The $~5~$ subsets involved create $~(5 +1)~$ islands between the subsets. Reading the islands from left to right, let $~x_1, \cdots, x_6,~$ denote the respective sizes of these islands. Then, you have that the ordered $~6$-tuplet $~(x_1, \cdots, x_6) = (0,2,2,2,2,5). ~$ Note that since $~5~$ of the $~(20-2)~$ digit positions are taken by the positions of $~i_1, \cdots, i_5,~$ you must have that $~x_1 + \cdots + x_6 = (20 - 2) - 5 = 13.$

Then, the number of distinct ordered $~6$-tuplets $~(x_1,\cdots,x_6)~$ equals the number of solutions to

$x_1 + \cdots + x_6 = 13.$
$x_1, \cdots, x_6 \in \Bbb{Z_{\geq 0}}.$

By basic Stars and Bars theory, the number of solutions is
$\displaystyle \binom{13 + [6-1]}{6-1} = \binom{18}{5}.$

So, with $~n = 20, ~$ each possible intersection of $~5~$ subsets that is pertinent to the computation of $~T_5~$ is uniquely represented by one of the satisfying ordered $~6$-tuplets $~(x_1, \cdots,x_6).$

Speaking more generally, what is needed is some method of partitioning the $~\displaystyle \binom{n-2}{r} ~$ pertinent intersections into mutually exclusive categories, where each category may be analytically diagnosed.
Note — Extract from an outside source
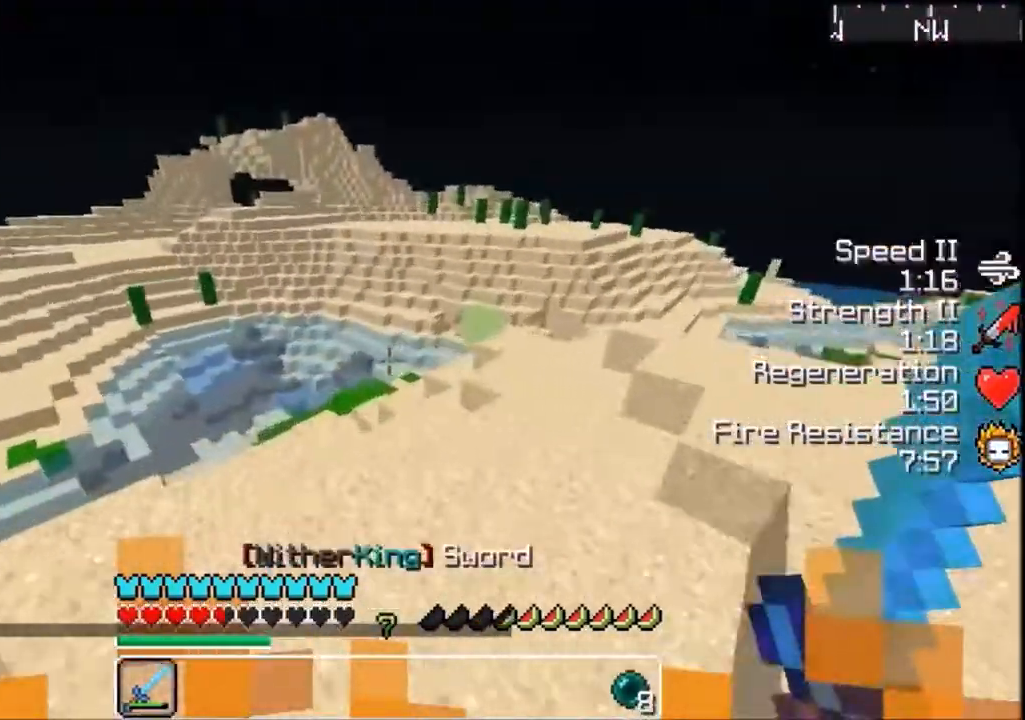
{"keys": ["w"], "events": []}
To do this, the variables $~x_1~$ and $x_{r+1}~$ may be ignored. For the other $~(r - 1)~$ variables, I am going to let $~w~$ denote the number of such variables that are $~\geq 2~$ and let $~o~$ denote the number of such variables that are $~= 1.~$ Then, it is to be understood that exactly $~(r - 1) - w - o~$ of these variables are equal to $~0.$

So, the categories will be based on the values of the variables $~n,r,w,o.$

The helper function $~f(n,r,w,o)~$ will enumerate how many $~n$-digit numbers are possible that pertain to the category represented by the specific values of the variables $~n, ~r, ~w,~$ and $~o.~$ The following procedure will be used to compute $~f(n,r,w,o):$

Step 1
Enumerate the number of possible ways that you can choose $~w~$ variables from $~x_2, \cdots, x_r,~$ and then choose $~o~$ variables from the remaining $~(r-1-w)~$ variables.
Step2
Assume that (reading the variables from left to right, starting with variable $~x_2$) that the first $~w~$ variables are $~\geq 2,~$ and the next $~o~$ variables are $~= 1.~$ Then, under this assumption, identify the number of intersections that correspond to this assumption.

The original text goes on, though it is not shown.